- [WORK TO COMPLETE]: Reproduce the entries so that every line matches the original exactly.

Saved data entries
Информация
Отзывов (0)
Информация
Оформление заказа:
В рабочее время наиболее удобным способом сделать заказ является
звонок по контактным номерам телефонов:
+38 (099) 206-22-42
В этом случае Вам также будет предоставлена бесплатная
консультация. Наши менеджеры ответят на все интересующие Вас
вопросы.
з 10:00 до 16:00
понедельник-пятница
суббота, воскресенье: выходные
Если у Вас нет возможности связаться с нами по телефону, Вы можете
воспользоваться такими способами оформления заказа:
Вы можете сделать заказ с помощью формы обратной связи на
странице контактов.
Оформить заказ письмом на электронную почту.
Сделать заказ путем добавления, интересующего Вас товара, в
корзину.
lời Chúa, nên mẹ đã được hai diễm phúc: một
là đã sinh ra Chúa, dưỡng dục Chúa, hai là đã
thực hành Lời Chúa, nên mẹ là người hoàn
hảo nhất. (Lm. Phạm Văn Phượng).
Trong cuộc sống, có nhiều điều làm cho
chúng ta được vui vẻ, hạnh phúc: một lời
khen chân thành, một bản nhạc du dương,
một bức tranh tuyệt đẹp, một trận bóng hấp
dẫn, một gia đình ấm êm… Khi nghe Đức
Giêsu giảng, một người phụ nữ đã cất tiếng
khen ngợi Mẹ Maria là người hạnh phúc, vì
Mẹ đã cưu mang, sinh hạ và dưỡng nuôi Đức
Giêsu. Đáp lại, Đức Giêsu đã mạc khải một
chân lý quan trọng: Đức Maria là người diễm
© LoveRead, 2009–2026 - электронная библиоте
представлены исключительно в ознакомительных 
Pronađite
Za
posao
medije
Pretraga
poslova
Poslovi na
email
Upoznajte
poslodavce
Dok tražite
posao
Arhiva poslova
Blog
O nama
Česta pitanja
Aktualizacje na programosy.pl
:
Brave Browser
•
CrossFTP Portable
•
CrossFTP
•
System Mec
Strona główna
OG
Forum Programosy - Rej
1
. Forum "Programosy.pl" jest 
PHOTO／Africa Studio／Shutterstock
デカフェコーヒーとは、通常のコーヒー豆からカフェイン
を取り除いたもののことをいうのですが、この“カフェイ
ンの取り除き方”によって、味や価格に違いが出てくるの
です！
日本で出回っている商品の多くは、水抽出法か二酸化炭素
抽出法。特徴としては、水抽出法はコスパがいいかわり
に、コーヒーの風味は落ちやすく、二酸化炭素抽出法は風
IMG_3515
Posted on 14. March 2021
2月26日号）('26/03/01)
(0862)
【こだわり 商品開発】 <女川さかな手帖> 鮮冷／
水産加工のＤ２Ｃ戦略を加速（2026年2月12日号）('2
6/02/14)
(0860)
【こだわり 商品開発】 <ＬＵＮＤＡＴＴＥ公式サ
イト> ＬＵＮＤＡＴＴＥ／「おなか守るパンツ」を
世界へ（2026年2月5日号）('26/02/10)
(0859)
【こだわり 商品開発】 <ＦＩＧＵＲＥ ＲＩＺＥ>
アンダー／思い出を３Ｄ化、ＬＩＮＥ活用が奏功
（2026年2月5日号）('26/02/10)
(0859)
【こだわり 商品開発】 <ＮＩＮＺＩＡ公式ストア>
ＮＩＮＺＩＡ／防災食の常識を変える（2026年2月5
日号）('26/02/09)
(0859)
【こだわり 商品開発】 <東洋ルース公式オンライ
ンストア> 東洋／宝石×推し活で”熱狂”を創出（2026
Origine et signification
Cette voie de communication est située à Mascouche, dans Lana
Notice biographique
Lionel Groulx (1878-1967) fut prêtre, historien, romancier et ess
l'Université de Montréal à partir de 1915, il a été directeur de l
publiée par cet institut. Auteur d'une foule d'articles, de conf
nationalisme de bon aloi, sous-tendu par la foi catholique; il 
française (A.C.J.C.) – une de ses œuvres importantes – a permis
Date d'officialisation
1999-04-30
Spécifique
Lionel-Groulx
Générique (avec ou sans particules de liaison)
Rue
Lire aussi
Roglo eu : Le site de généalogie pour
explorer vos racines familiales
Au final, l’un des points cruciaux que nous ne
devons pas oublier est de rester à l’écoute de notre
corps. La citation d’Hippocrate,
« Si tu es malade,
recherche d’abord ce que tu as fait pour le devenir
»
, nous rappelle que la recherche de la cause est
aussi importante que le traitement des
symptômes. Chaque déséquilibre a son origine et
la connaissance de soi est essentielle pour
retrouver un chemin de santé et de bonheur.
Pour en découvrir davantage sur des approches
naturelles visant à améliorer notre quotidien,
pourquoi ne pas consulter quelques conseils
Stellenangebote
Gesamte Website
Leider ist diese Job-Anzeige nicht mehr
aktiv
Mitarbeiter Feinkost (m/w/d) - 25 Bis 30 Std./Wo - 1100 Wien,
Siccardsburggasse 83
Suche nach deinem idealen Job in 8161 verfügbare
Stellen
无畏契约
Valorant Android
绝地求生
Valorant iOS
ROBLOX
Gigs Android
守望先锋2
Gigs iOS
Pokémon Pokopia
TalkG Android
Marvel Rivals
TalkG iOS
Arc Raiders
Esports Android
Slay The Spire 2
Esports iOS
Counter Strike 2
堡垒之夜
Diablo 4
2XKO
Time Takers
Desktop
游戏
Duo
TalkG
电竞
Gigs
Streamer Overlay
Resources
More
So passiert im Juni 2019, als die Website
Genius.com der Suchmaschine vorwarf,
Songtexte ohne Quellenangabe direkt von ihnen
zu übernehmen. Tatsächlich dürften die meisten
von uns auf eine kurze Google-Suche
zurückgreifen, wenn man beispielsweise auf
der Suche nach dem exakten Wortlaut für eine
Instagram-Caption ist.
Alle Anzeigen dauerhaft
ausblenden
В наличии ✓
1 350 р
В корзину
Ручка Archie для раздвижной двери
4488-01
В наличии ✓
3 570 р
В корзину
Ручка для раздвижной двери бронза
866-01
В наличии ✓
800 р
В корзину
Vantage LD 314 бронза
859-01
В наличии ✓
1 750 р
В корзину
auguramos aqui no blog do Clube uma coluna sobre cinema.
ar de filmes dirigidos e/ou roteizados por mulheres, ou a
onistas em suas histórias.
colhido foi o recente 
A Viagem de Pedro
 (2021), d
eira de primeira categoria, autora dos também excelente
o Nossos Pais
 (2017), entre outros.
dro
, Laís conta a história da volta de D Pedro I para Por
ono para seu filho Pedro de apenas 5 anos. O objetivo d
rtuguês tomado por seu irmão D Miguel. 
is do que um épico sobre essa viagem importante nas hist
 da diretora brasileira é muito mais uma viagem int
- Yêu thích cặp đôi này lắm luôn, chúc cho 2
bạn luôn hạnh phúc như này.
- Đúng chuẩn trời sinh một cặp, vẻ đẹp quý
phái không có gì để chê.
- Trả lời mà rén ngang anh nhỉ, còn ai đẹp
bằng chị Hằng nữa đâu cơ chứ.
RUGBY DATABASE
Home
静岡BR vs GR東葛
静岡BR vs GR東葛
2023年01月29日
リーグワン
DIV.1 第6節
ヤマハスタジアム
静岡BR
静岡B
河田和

- [WORKED SOLUTION]:
Информация
Отзывов (0)
Информация
Оформление заказа:
В рабочее время наиболее удобным способом сделать заказ является
звонок по контактным номерам телефонов:
+38 (099) 206-22-42
В этом случае Вам также будет предоставлена бесплатная
консультация. Наши менеджеры ответят на все интересующие Вас
вопросы.
з 10:00 до 16:00
понедельник-пятница
суббота, воскресенье: выходные
Если у Вас нет возможности связаться с нами по телефону, Вы можете
воспользоваться такими способами оформления заказа:
Вы можете сделать заказ с помощью формы обратной связи на
странице контактов.
Оформить заказ письмом на электронную почту.
Сделать заказ путем добавления, интересующего Вас товара, в
корзину.
lời Chúa, nên mẹ đã được hai diễm phúc: một
là đã sinh ra Chúa, dưỡng dục Chúa, hai là đã
thực hành Lời Chúa, nên mẹ là người hoàn
hảo nhất. (Lm. Phạm Văn Phượng).
Trong cuộc sống, có nhiều điều làm cho
chúng ta được vui vẻ, hạnh phúc: một lời
khen chân thành, một bản nhạc du dương,
một bức tranh tuyệt đẹp, một trận bóng hấp
dẫn, một gia đình ấm êm… Khi nghe Đức
Giêsu giảng, một người phụ nữ đã cất tiếng
khen ngợi Mẹ Maria là người hạnh phúc, vì
Mẹ đã cưu mang, sinh hạ và dưỡng nuôi Đức
Giêsu. Đáp lại, Đức Giêsu đã mạc khải một
chân lý quan trọng: Đức Maria là người diễm
© LoveRead, 2009–2026 - электронная библиоте
представлены исключительно в ознакомительных 
Pronađite
Za
posao
medije
Pretraga
poslova
Poslovi na
email
Upoznajte
poslodavce
Dok tražite
posao
Arhiva poslova
Blog
O nama
Česta pitanja
Aktualizacje na programosy.pl
:
Brave Browser
•
CrossFTP Portable
•
CrossFTP
•
System Mec
Strona główna
OG
Forum Programosy - Rej
1
. Forum "Programosy.pl" jest 
PHOTO／Africa Studio／Shutterstock
デカフェコーヒーとは、通常のコーヒー豆からカフェイン
を取り除いたもののことをいうのですが、この“カフェイ
ンの取り除き方”によって、味や価格に違いが出てくるの
です！
日本で出回っている商品の多くは、水抽出法か二酸化炭素
抽出法。特徴としては、水抽出法はコスパがいいかわり
に、コーヒーの風味は落ちやすく、二酸化炭素抽出法は風
IMG_3515
Posted on 14. March 2021
2月26日号）('26/03/01)
(0862)
【こだわり 商品開発】 <女川さかな手帖> 鮮冷／
水産加工のＤ２Ｃ戦略を加速（2026年2月12日号）('2
6/02/14)
(0860)
【こだわり 商品開発】 <ＬＵＮＤＡＴＴＥ公式サ
イト> ＬＵＮＤＡＴＴＥ／「おなか守るパンツ」を
世界へ（2026年2月5日号）('26/02/10)
(0859)
【こだわり 商品開発】 <ＦＩＧＵＲＥ ＲＩＺＥ>
アンダー／思い出を３Ｄ化、ＬＩＮＥ活用が奏功
（2026年2月5日号）('26/02/10)
(0859)
【こだわり 商品開発】 <ＮＩＮＺＩＡ公式ストア>
ＮＩＮＺＩＡ／防災食の常識を変える（2026年2月5
日号）('26/02/09)
(0859)
【こだわり 商品開発】 <東洋ルース公式オンライ
ンストア> 東洋／宝石×推し活で”熱狂”を創出（2026
Origine et signification
Cette voie de communication est située à Mascouche, dans Lana
Notice biographique
Lionel Groulx (1878-1967) fut prêtre, historien, romancier et ess
l'Université de Montréal à partir de 1915, il a été directeur de l
publiée par cet institut. Auteur d'une foule d'articles, de conf
nationalisme de bon aloi, sous-tendu par la foi catholique; il 
française (A.C.J.C.) – une de ses œuvres importantes – a permis
Date d'officialisation
1999-04-30
Spécifique
Lionel-Groulx
Générique (avec ou sans particules de liaison)
Rue
Lire aussi
Roglo eu : Le site de généalogie pour
explorer vos racines familiales
Au final, l’un des points cruciaux que nous ne
devons pas oublier est de rester à l’écoute de notre
corps. La citation d’Hippocrate,
« Si tu es malade,
recherche d’abord ce que tu as fait pour le devenir
»
, nous rappelle que la recherche de la cause est
aussi importante que le traitement des
symptômes. Chaque déséquilibre a son origine et
la connaissance de soi est essentielle pour
retrouver un chemin de santé et de bonheur.
Pour en découvrir davantage sur des approches
naturelles visant à améliorer notre quotidien,
pourquoi ne pas consulter quelques conseils
Stellenangebote
Gesamte Website
Leider ist diese Job-Anzeige nicht mehr
aktiv
Mitarbeiter Feinkost (m/w/d) - 25 Bis 30 Std./Wo - 1100 Wien,
Siccardsburggasse 83
Suche nach deinem idealen Job in 8161 verfügbare
Stellen
无畏契约
Valorant Android
绝地求生
Valorant iOS
ROBLOX
Gigs Android
守望先锋2
Gigs iOS
Pokémon Pokopia
TalkG Android
Marvel Rivals
TalkG iOS
Arc Raiders
Esports Android
Slay The Spire 2
Esports iOS
Counter Strike 2
堡垒之夜
Diablo 4
2XKO
Time Takers
Desktop
游戏
Duo
TalkG
电竞
Gigs
Streamer Overlay
Resources
More
So passiert im Juni 2019, als die Website
Genius.com der Suchmaschine vorwarf,
Songtexte ohne Quellenangabe direkt von ihnen
zu übernehmen. Tatsächlich dürften die meisten
von uns auf eine kurze Google-Suche
zurückgreifen, wenn man beispielsweise auf
der Suche nach dem exakten Wortlaut für eine
Instagram-Caption ist.
Alle Anzeigen dauerhaft
ausblenden
В наличии ✓
1 350 р
В корзину
Ручка Archie для раздвижной двери
4488-01
В наличии ✓
3 570 р
В корзину
Ручка для раздвижной двери бронза
866-01
В наличии ✓
800 р
В корзину
Vantage LD 314 бронза
859-01
В наличии ✓
1 750 р
В корзину
auguramos aqui no blog do Clube uma coluna sobre cinema.
ar de filmes dirigidos e/ou roteizados por mulheres, ou a
onistas em suas histórias.
colhido foi o recente 
A Viagem de Pedro
 (2021), d
eira de primeira categoria, autora dos também excelente
o Nossos Pais
 (2017), entre outros.
dro
, Laís conta a história da volta de D Pedro I para Por
ono para seu filho Pedro de apenas 5 anos. O objetivo d
rtuguês tomado por seu irmão D Miguel. 
is do que um épico sobre essa viagem importante nas hist
 da diretora brasileira é muito mais uma viagem int
- Yêu thích cặp đôi này lắm luôn, chúc cho 2
bạn luôn hạnh phúc như này.
- Đúng chuẩn trời sinh một cặp, vẻ đẹp quý
phái không có gì để chê.
- Trả lời mà rén ngang anh nhỉ, còn ai đẹp
bằng chị Hằng nữa đâu cơ chứ.
RUGBY DATABASE
Home
静岡BR vs GR東葛
静岡BR vs GR東葛
2023年01月29日
リーグワン
DIV.1 第6節
ヤマハスタジアム
静岡BR
静岡B
河田和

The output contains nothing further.